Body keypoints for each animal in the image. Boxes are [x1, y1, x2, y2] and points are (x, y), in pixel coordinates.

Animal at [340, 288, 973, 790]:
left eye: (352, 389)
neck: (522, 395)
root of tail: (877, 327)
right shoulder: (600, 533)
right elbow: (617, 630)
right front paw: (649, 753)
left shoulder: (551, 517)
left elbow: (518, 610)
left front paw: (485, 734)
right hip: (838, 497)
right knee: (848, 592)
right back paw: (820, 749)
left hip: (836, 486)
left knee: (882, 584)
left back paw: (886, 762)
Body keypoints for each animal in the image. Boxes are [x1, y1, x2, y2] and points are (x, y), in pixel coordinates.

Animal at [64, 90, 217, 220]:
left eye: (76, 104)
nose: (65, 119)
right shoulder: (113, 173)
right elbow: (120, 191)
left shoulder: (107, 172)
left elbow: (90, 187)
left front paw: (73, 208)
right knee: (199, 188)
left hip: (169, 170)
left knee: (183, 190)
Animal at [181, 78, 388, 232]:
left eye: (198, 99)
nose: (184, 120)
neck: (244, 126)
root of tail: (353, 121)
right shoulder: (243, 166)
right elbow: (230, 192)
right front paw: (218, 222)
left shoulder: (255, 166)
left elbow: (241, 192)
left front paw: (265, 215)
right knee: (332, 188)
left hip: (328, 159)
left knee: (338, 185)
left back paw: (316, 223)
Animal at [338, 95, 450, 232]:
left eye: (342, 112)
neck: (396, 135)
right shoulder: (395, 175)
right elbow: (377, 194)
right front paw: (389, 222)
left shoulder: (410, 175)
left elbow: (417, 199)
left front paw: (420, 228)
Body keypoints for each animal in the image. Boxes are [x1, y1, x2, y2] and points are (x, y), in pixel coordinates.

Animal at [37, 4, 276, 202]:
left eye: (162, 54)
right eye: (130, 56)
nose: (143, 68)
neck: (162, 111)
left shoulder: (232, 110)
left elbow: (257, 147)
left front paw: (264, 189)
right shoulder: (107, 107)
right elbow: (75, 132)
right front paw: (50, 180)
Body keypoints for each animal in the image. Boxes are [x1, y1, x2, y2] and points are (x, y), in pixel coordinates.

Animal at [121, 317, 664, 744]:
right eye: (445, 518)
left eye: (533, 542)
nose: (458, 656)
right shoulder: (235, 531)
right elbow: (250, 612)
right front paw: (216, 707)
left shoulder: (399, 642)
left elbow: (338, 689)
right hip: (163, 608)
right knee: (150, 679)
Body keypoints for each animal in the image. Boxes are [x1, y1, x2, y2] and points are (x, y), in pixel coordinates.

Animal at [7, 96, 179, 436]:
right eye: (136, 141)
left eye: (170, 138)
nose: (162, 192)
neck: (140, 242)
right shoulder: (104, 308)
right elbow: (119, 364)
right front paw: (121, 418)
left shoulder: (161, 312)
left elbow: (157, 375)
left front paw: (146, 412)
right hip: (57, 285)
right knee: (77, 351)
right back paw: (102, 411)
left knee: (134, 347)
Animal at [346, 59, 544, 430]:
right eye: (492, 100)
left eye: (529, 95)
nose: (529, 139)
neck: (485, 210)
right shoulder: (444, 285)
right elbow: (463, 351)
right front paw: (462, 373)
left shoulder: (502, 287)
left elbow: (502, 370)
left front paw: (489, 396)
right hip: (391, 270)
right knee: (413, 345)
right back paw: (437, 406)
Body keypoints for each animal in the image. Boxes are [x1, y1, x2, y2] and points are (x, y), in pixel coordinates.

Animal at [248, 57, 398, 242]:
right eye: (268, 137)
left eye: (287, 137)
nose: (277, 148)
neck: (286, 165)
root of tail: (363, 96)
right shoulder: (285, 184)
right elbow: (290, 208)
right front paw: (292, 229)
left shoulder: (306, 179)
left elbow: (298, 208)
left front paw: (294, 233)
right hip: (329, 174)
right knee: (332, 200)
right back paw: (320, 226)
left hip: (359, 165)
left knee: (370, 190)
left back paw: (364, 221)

Aim of the task: Please give again the lines above between the line holding "nose: (162, 192)" and the line holding "nose: (529, 139)", inclusive, exactly as they are and with nothing added.

Result:
nose: (162, 192)
neck: (140, 242)
right shoulder: (104, 308)
right elbow: (119, 364)
right front paw: (121, 418)
left shoulder: (161, 312)
left elbow: (157, 375)
left front paw: (146, 412)
right hip: (57, 285)
right knee: (77, 351)
right back paw: (102, 411)
left knee: (134, 347)
Animal at [346, 59, 544, 430]:
right eye: (492, 100)
left eye: (529, 95)
nose: (529, 139)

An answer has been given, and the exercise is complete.